Both of those two lights I referenced, the Luxos U and the AXA Luxx 70 Plus have additional LEDs that provide better close in light at lower speeds and at higher speeds those LEDs are shut off, presumably the extra power goes to the distant LED light. When I am making a sharp turn when it is dark out, I am riding at slower speeds and those additional close in LEDs are lit but they do not shine very much to the sides. If those close in LEDs were re-aimed more to the sides and aimed slightly higher to make it easier to lean into the turn, that might be adequate for slower sharp turns. Then by turning those LEDs off at higher speeds, there is less chance of oncoming traffic seeing them. I think that is a simpler solution than a gyro.

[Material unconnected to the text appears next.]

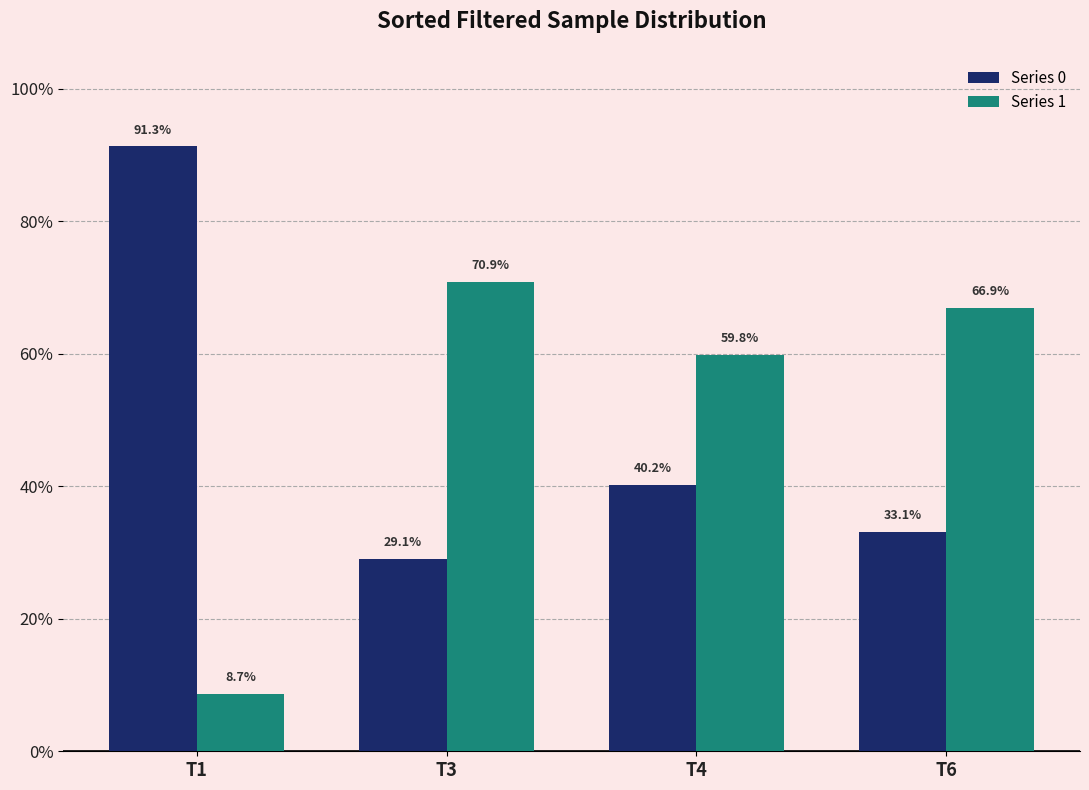

What are all the series names shown in the legend?

Series 0, Series 1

Some AXA Luxx 70 Plus owners have complained about the closer in LEDs turning on or off suddenly and being bothered by that, but I got used to it pretty fast, does not bother me.

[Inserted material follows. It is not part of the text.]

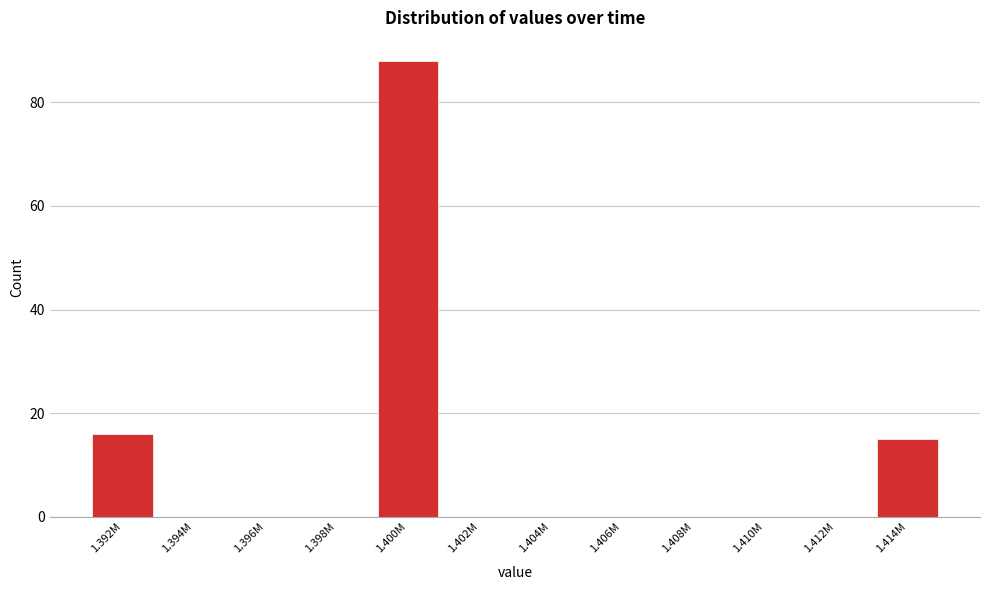

Reading left to right, extract all data points from this chart.

1.392M=16	1.394M=0	1.396M=0	1.398M=0	1.400M=88	1.402M=0	1.404M=0	1.406M=0	1.408M=0	1.410M=0	1.412M=0	1.414M=15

I have no clue how the lights determine your speed (high versus low speed), might be AC frequency, might be power out of the hub. But it does not really matter to me how they do it, it seems to work which is all I care about.
I don't think that your speed is an indicator of whether you're turning or not, not if you want a gadget to turn a "turning light" on and off.

If you've looked at the steering tube movements, it's a whole bunch of small movements each way both in a turn and going straight. It would average into a few degrees on a turn, and that might work if you were looking at only the fork turning, but if you think about how to implement that you'd have to time-average it for a second. Two seconds maybe? You're already a good way into the turn before the light turns on.

My thought is that analyzing the motion of the bike itself, gyro+accelerometer, could more quickly tell me when a turn was being initiated, turn on that side light and illuminate the path around the turn. It would be simpler to just add a manual thumb switch though like a turn signal, and that's where I really come up against the "is it really worth it" reluctance. Except that I think it's an interesting problem.